Reading passage: Begin

11

Say I have a bzip2 file (over 5GB), and I want to decompress only block #x, because there is where my data is (block is different every time). How would I do this?

I thought about making an index of where all the blocks are, then cut the block I need from the file and apply bzip2recover to it.

I also thought about compressing say 1MB at a time, then appending this to a file (and recording the location), and simply grabbing the file when I need it, but I'd rather keep the original bzip2 file intact.

My preferred language is Ruby, but any language's solution is fine by me (as long as I understand the principle).

niton
  • 8,771
  • 21
  • 32
  • 52
user163365
  • 1,317
  • 9
  • 14

2 Answers2

7

There is a http://bitbucket.org/james_taylor/seek-bzip2

Grab the source, compile it.

Run with

./seek-bzip2  32 < bzip_compressed.bz2 

to test.

the only param is bit displacement of wondered block header. You can get it with finding a "31 41 59 26 53 59 " hex string in the binary file. THIS WAS INCORRECT. Block start may be not aligned to byte boundary, so you should search for every possible bit shifts of "31 41 59 26 53 59" hex string, as it is done in bzip2recover - http://www.bzip.org/1.0.3/html/recovering.html

32 is bit size of "BZh1" header where 1 can be any digit from "1" to "9" (in classic bzip2) - it is a (uncompressed) block size in hundreds of kb (not exact).

Reading passage: End
Dataset: Begin

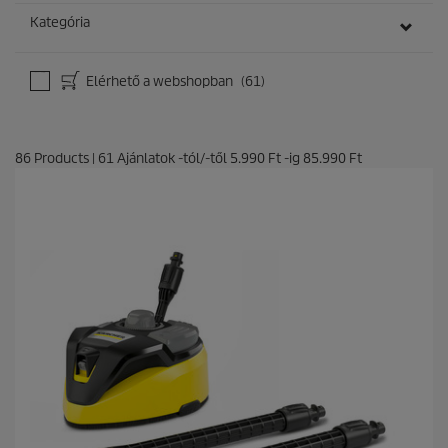
Kategória
Elérhető a webshopban
(61)
86
Products
|
61
Ajánlatok -tól/-től
5.990 Ft
-ig
85.990 Ft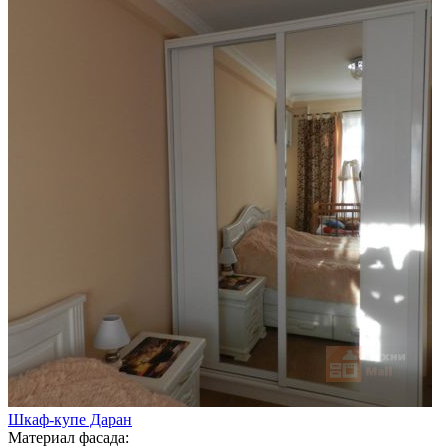
Шкаф-купе Даран
Материал фасада: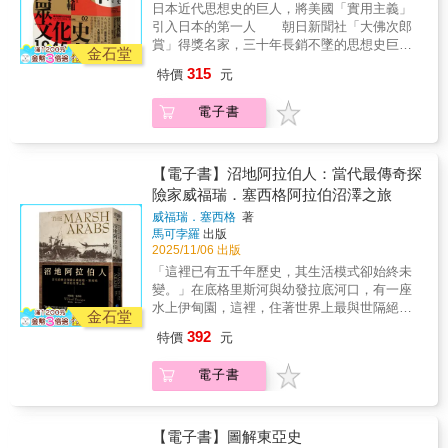
長的統治期間，在不同族群區域採取不同方式
日本近代思想史的巨人，將美國「實用主義」
然，如同原地翻筋斗，故稱之為「空翻」。一
的統治。即使到了雍正時代，清朝也提出與明
引入日本的第一人 朝日新聞社「大佛次郎
個人的想法何以會產生一百八十度的改變呢？
朝的永樂皇帝一樣提出了「華夷一家」的說
賞」得獎名家，三十年長銷不墜的思想史巨
又或者說，人在什麼樣的情況下，會出現一百
金石堂
詞，但兩者在內容上卻完全相反。永樂皇帝的
作 作家、資深譯者邱振瑞 專文導讀
八十度、令人匪夷所思的「轉向」呢？「轉
315
特價
元
華夷一家以區分華、夷為基點，而雍正皇帝則
全面討論一九三一至一九八〇年間，日本知識
向」一詞，正是本書的核心概念。鶴見俊輔選
重視「一家」，而不再區分華、夷，使清朝徹
分子如何面對時代所帶來的巨變與衝擊
取了一九三一年中日戰爭爆發，直至一九四五
電子書
底成為「中華」。然而，重新建構出來的全新
──深入了解日本思想底蘊必讀之作 《戰爭
年日本戰敗這十四年間日本知識分子在精神
華夷秩序，雖然讓清朝得以轉化為「華」，不
時期日本精神史1931-1945》與《戰後日本大眾
（思想）上的「轉向」，作為認識近代日本深
過當新的「夷」出現時，華夷之辯的老傳統就
文化史1945-1980》是鶴見俊輔於一九七九年九
層文化的切入點。 一九三一至一九四五年
又再度復活。 隨著清帝國統治圈的擴大，
月至一九八○年四月，在加拿大蒙特婁麥基爾大
【電子書】沼地阿拉伯人：當代最傳奇探
間，日本政府受軍國主義者把持，面對如此局
在不同世界採取不同統治方針的統治手段，也
學的講課紀錄，後整理成書出版，至今仍是長
險家威福瑞．塞西格阿拉伯沼澤之旅
勢，本持全然相左意見的知識分子，會如何接
逐漸受到挑戰，特別當清朝所建構的新華夷秩
銷不墜的思想史佳作。 一九九九年，作家
受並回應國家的種種激進作為？這批知識分子
威福瑞．塞西格
著
序在十九世紀末面臨自西方的挑戰時，整個東
大江健三郎出版《空翻》一書，描述日本兩位
的決定是：撤回過往一切激進主張，轉而支持
馬可孛羅
出版
亞都受到強烈的衝擊。在西方各國相繼前來，
重要的宗教領袖，一夕之間推翻了自己所傳布
天皇制。時人稱之為知識分子的「轉
2025/11/06 出版
並展現出它們的船堅炮利下，由西方傳入，以
的所有信仰。而當此宣言一出，信眾一陣譁
向」。 此番極端的例子，不僅代表日本人
「這裡已有五千年歷史，其生活模式卻始終未
「民族」為基礎的概念，遂強烈地衝擊著仰賴
然，如同原地翻筋斗，故稱之為「空翻」。一
在戰時的思想轉變，也代表日本自明治維新以
變。」在底格里斯河與幼發拉底河口，有一座
多元建構的清朝。為了在西方的壓力下尋求因
個人的想法何以會產生一百八十度的改變呢？
來所傳入的現代思潮，盡皆沉淪於軍國主義的
水上伊甸園，這裡，住著世界上最與世隔絕的
應之道，清朝捨棄原本的多元體制，轉而建構
又或者說，人在什麼樣的情況下，會出現一百
金石堂
意識型態之下。在這個思想撕裂的關鍵點上，
民族，沼地阿拉伯人 「……首度造訪沼民的情
一元體制。然而，放棄多元統治的結果，反而
八十度、令人匪夷所思的「轉向」呢？「轉
392
特價
元
鶴見俊輔追索「鎖國」、「國體」、「大亞細
景始終在我腦海縈繞：火光照在側臉上、雁群
讓通過此種制度而得以共存的各個族群，產生
向」一詞，正是本書的核心概念。鶴見俊輔選
亞」等概念，揭示日本知識分子面對國家時的
大鳴大放、鴨子爭先恐後地搶食、男孩在黑暗
離心力，最終在帝國衰亡的過程中，紛紛尋求
取了一九三一年中日戰爭爆發，直至一九四五
電子書
思想弱點，並藉此省思日本自此踏上軍國主義
中唱著歌、划舟緩緩划下水道、夕陽在蘆葦燃
自主。 本書詳細敘述清朝的興亡並深入分
年日本戰敗這十四年間日本知識分子在精神
道路的歷史。 隨後在《戰後日本大眾文化
燒所彌漫的濃煙中依稀露出緋紅色……這是一
析。我們從中可以讀到，清朝是如何從一個蕞
（思想）上的「轉向」，作為認識近代日本深
史1945-1980》中，鶴見俊輔描繪了日本戰敗、
個時間彷彿靜止的世界。」____威福瑞‧塞西
爾的漁獵民族，逐步轉變為稱霸東亞的龐大帝
層文化的切入點。 一九三一至一九四五年
受美國實質占領的時期。這對日本人而言，可
格 除了一九五七年外，從一年九五一年底
【電子書】圖解東亞史
國？清朝是如何將自身作為「蠻夷」的身分，
間，日本政府受軍國主義者把持，面對如此局
謂前所未有的巨大衝擊，從無比自豪的皇國臣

Dataset: End

■ What you need to do ■
- 1) In the bzip2 thread, what does the number 32 in the test command stand for?
- 2) Reproduce the part of the bzip2 thread between "I also thought" and "understand the principle).", inclusive.

■ Task answers ■
- 1) It is the bit size of the "BZh1" header.

- 2)
I also thought about compressing say 1MB at a time, then appending this to a file (and recording the location), and simply grabbing the file when I need it, but I'd rather keep the original bzip2 file intact.

My preferred language is Ruby, but any language's solution is fine by me (as long as I understand the principle).